Aim of the task ->
Count how many lines in the rows below contain the string "value". Reply with the number alone.

Supplied data ->
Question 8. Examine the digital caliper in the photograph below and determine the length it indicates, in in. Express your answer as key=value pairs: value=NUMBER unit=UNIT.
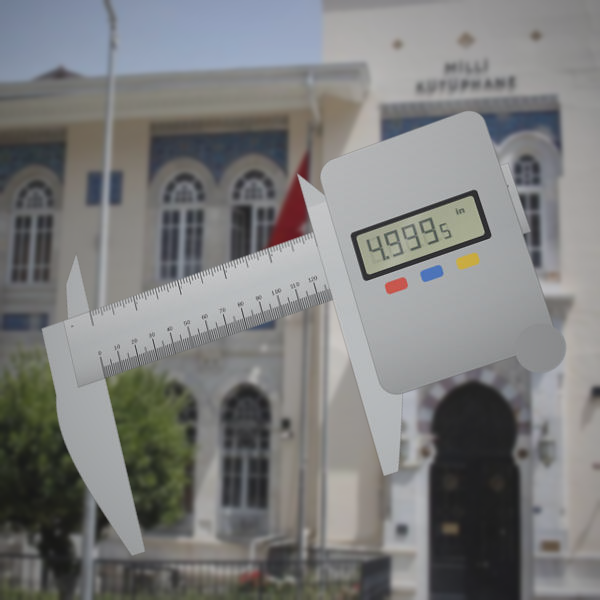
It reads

==

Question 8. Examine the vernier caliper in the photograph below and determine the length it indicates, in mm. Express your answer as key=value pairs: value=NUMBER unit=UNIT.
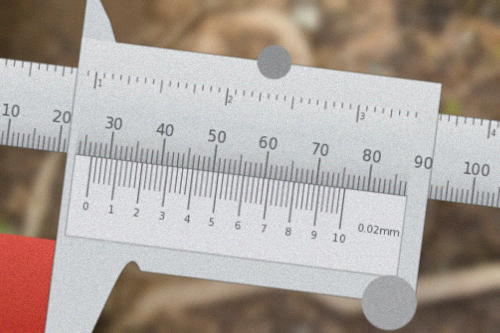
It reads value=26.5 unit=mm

--

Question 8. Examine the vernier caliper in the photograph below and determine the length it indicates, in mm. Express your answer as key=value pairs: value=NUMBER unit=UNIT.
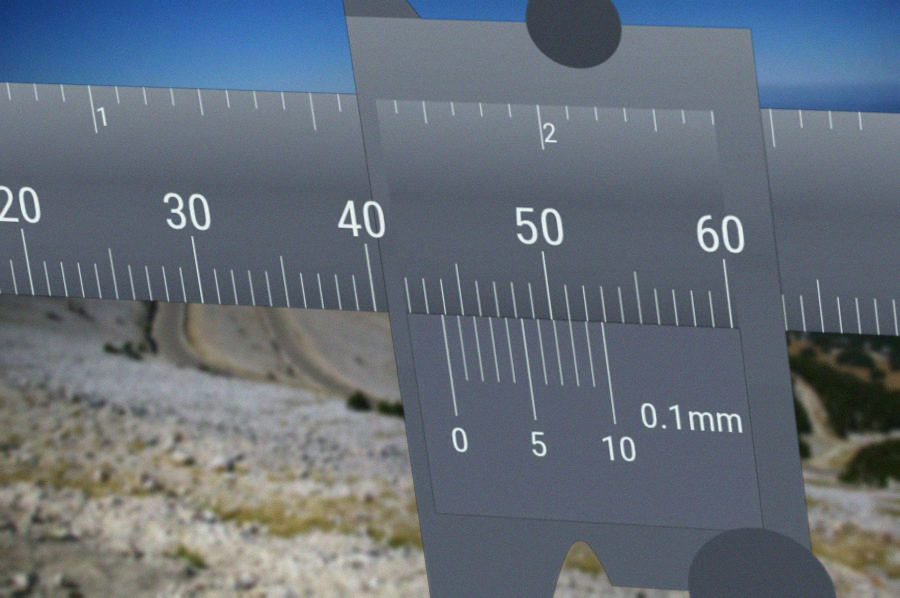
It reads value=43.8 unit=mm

Response to this exercise ->
5